Data provided:
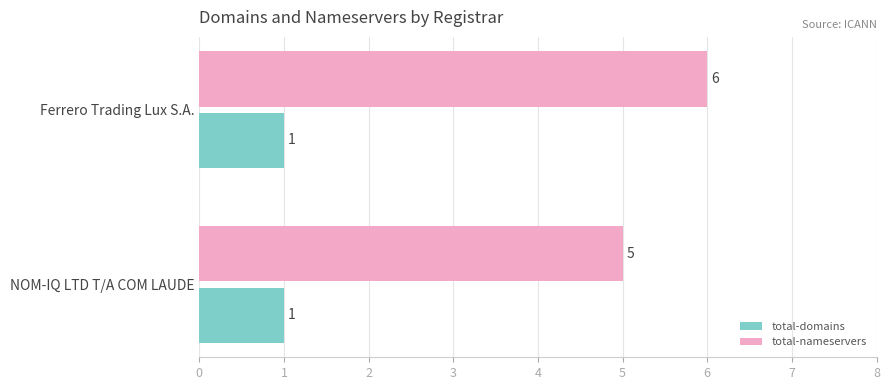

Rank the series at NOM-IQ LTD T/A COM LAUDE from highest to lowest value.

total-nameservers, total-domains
...
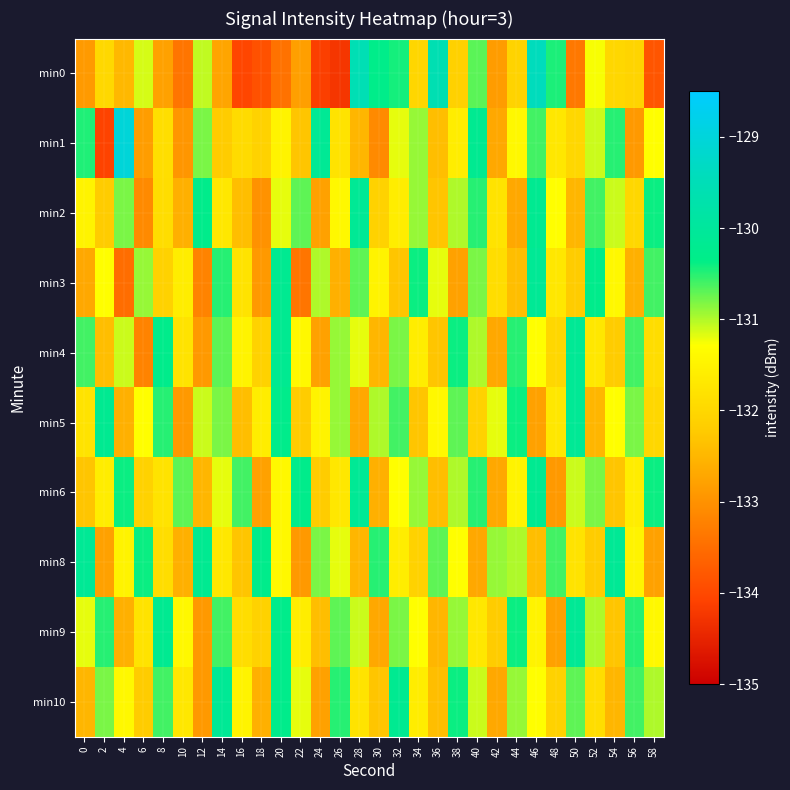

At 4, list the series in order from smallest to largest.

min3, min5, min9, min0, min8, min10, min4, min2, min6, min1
...
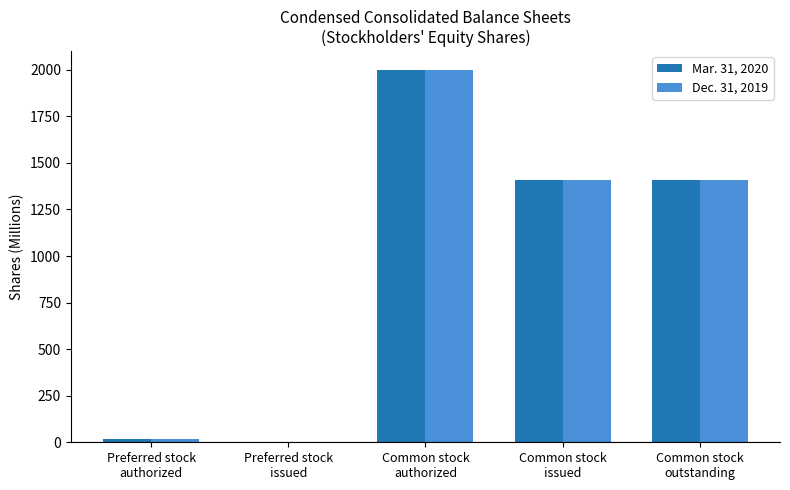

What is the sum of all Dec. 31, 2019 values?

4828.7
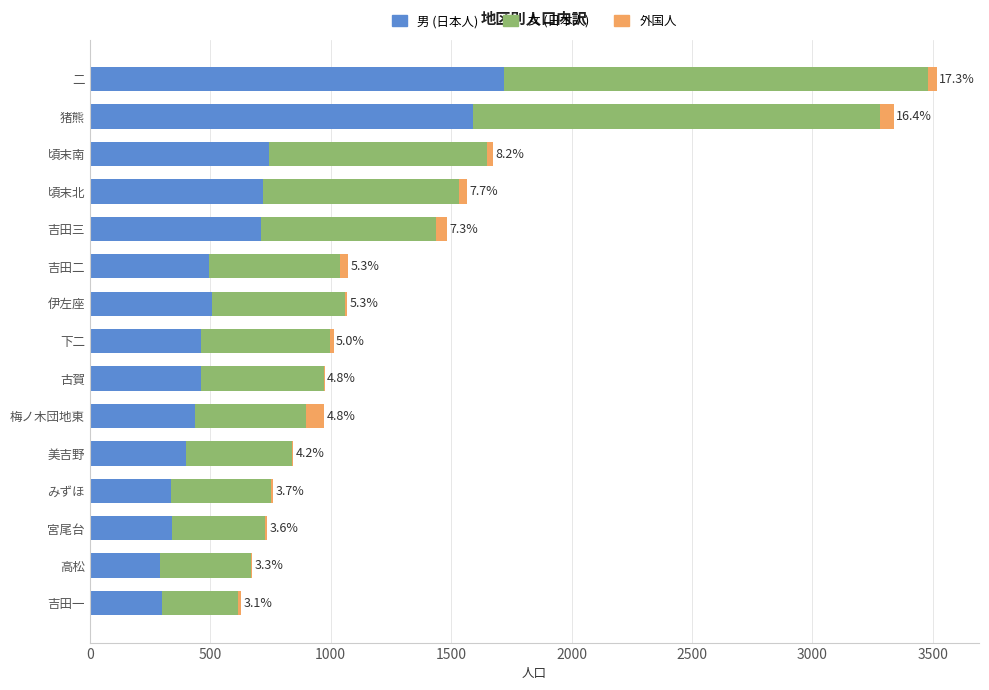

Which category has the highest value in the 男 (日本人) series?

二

Requirement: Pull out each line of the items above that contains the word "from", and copy those lines unchanged.

Answer box:
Rank the series at NOM-IQ LTD T/A COM LAUDE from highest to lowest value.
At 4, list the series in order from smallest to largest.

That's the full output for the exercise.